Kansas City considers becoming LGBTQ sanctuary city

May 10, 2023  –KANSAS CITY, Mo. (AP) — A Kansas City Council committee will consider a resolution on Wednesday that would designate the city as a sanctuary for people seeking or providing gender-affirming care, even as the state’s attorney general is proposing a new restrictions on the procedures for adults and children.

The resolution, which was proposed by LGTBQ advocates in Kansas City, says the city will not prosecute or fine any person or organization that seeks, provides, receives or helps someone receive gender-affirming care such as as puberty blockers, hormones and surgery.

It also says if the state passes a law or resolution that imposes criminal or civil punishments, fines, or professional sanctions in such cases, Kansas City personnel will make enforcing those requirements “their lowest priority.”

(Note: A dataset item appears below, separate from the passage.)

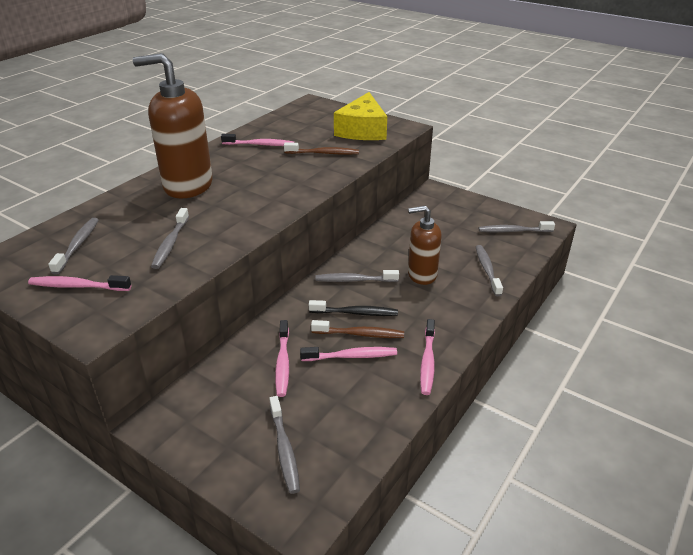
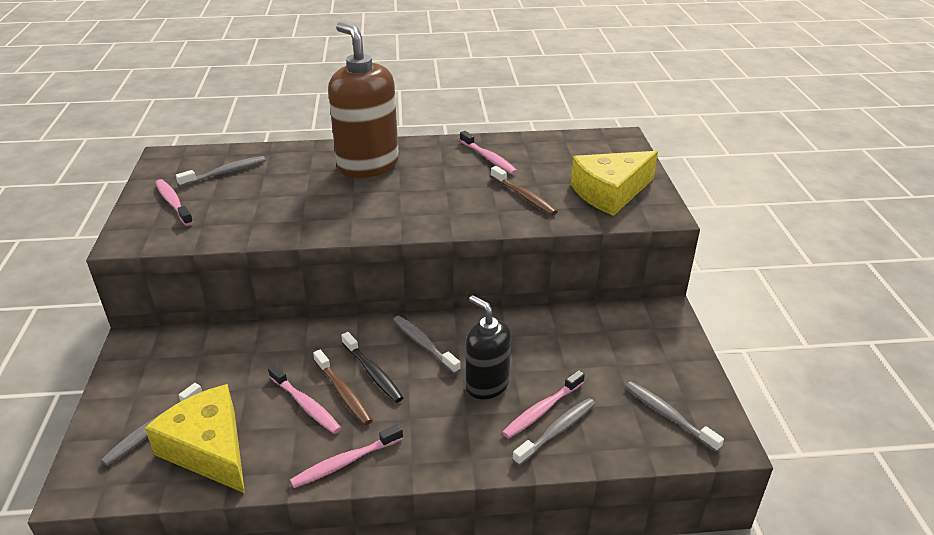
camera: 50 degrees right, 0 degrees up
grey toothbrush [151,208,189,269] -> none
pink toothbrush [275,320,289,397] -> pink toothbrush moved to [502,370,585,439]
brown soap dispenser [408,206,442,285] -> black soap dispenser [466,295,511,399]
none -> yellow cheese [145,384,245,493]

The resolution comes as a judge is considering a proposed emergency rule from Missouri Attorney General Andrew Bailey that would require adults and children to undergo more than a year of therapy and fulfill other requirements before they could receive gender-affirming treatments such as puberty blockers, hormones and surgery as puberty blockers, hormones and surgery.

If the council’s Transportation, Infrastructure and Operations Committee passes the resolution it could go before the Kansas City Council on Thursday.

Council member Andrea Bough, who co-sponsored the resolution with Mayor Quinton Lucas and councilman Eric Bunch, said that Bailey’s proposed rule is part of a larger effort by Republican-controlled legislatures in Missouri and across the country to pass bills restricting the rights of LGBTQ residents, particularly transgender people.

Bough said members of the city’s LGBTQ Commission reached out to supporters in city government for some type of response to several anti-LGBTQ proposals in this year’s Missouri Legislature.

“There comes a time when you have to speak up and say to our LGTBQ residents, especially children, who are wondering if their city and state are accepting of them, we have to stand up right now and say, ‘Yes, you are welcome in Kansas City, we will protect you.’”

Justice Horn, chair of the LGBTQ Commission, said the resolution is one of many steps needed to help transgender, non-binary and other LBGTQ residents of the Kansas City metro areas.